If a node which should receive a write is down, Cassandra will write a hint to a live replica node indicating that the write needs to be replayed to the unavailable node. If no live replica nodes exist for this key, and ConsistencyLevel.ANY was specified, the coordinating node will write the hint locally. Cassandra uses hinted handoff as a way to:
(1) reduce the time required for a temporarily failed node to become consistent again with live ones and
(2) provide extreme write availability when consistency is not required. A hinted write is NOT sufficient to count towards ConsistencyLevel requirements of ONE, QUORUM, or ALL.
Take the simple example of a cluster of two nodes, A and B, and a replication factor of 1 (each key is stored on one node). Suppose node A is down while we write key K to it with ConsistencyLevel.ONE. Then we must fail the write: recall from the API page that "if W + R > ReplicationFactor , where W is the number of nodes to block for on write, and R the number to block for on reads, you will have strongly consistent behavior; that is, readers will always see the most recent write."

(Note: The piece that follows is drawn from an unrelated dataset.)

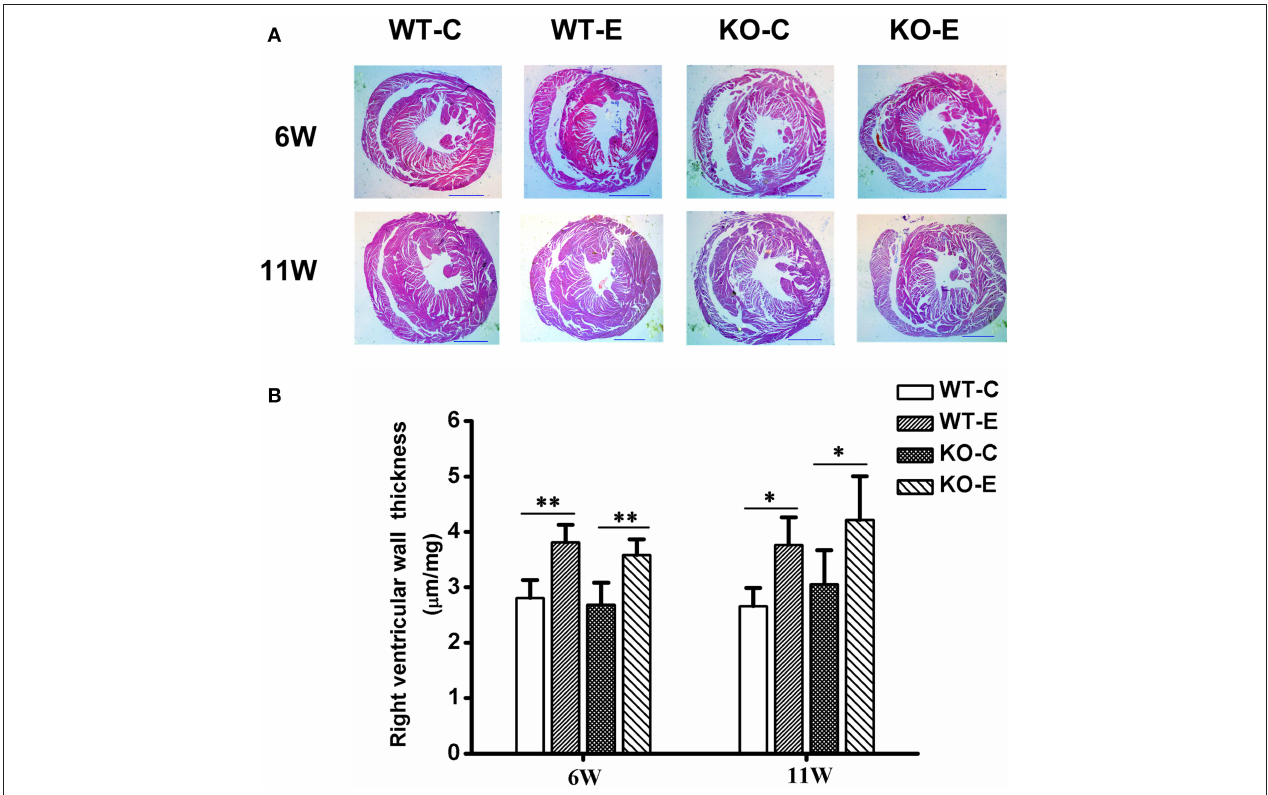
FIGURE 2 | Histopathology results. For 6 or 11 weeks, 6–8-weeks C57/B6 mice, with or without Nrf2 knockout, were exposed to either filtered air or air containing particulate matter (PM), and the hearts were then collected, fixed in 4% buffered formaldehyde for 24h, and then histologically processed for hematoxylin and eosin staining. The right ventricular wall thickness was then measured and analyzed. N = 3–4 per group. WT-C, wildtype control; WT-E, wildtype exposed; KO-C, knockout control; KO-E, knockout exposed. (A) Representative hematoxylin and eosin stained sections for WT-C, WT-E, KO-C, and KO-E groups after 6- or 11-weeks treatment. Scale bars represent 1,000 um. (B) Quantification of the right ventricular wall thickness. *Statistically different between the two groups ( P < 0.05). **Statistically different between the two groups ( P <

Thus if we write a hint to B and call the write good because it is written "somewhere," there is no way to read the data at any ConsistencyLevel until A comes back up and B forwards the data to him. Historically, only the lowest ConsistencyLevel of ZERO would accept writes in this situation; for 0.6, we added ConsistencyLevel.ANY, meaning, "wait for a write to succeed anywhere, even a hinted write that isn't immediately readable."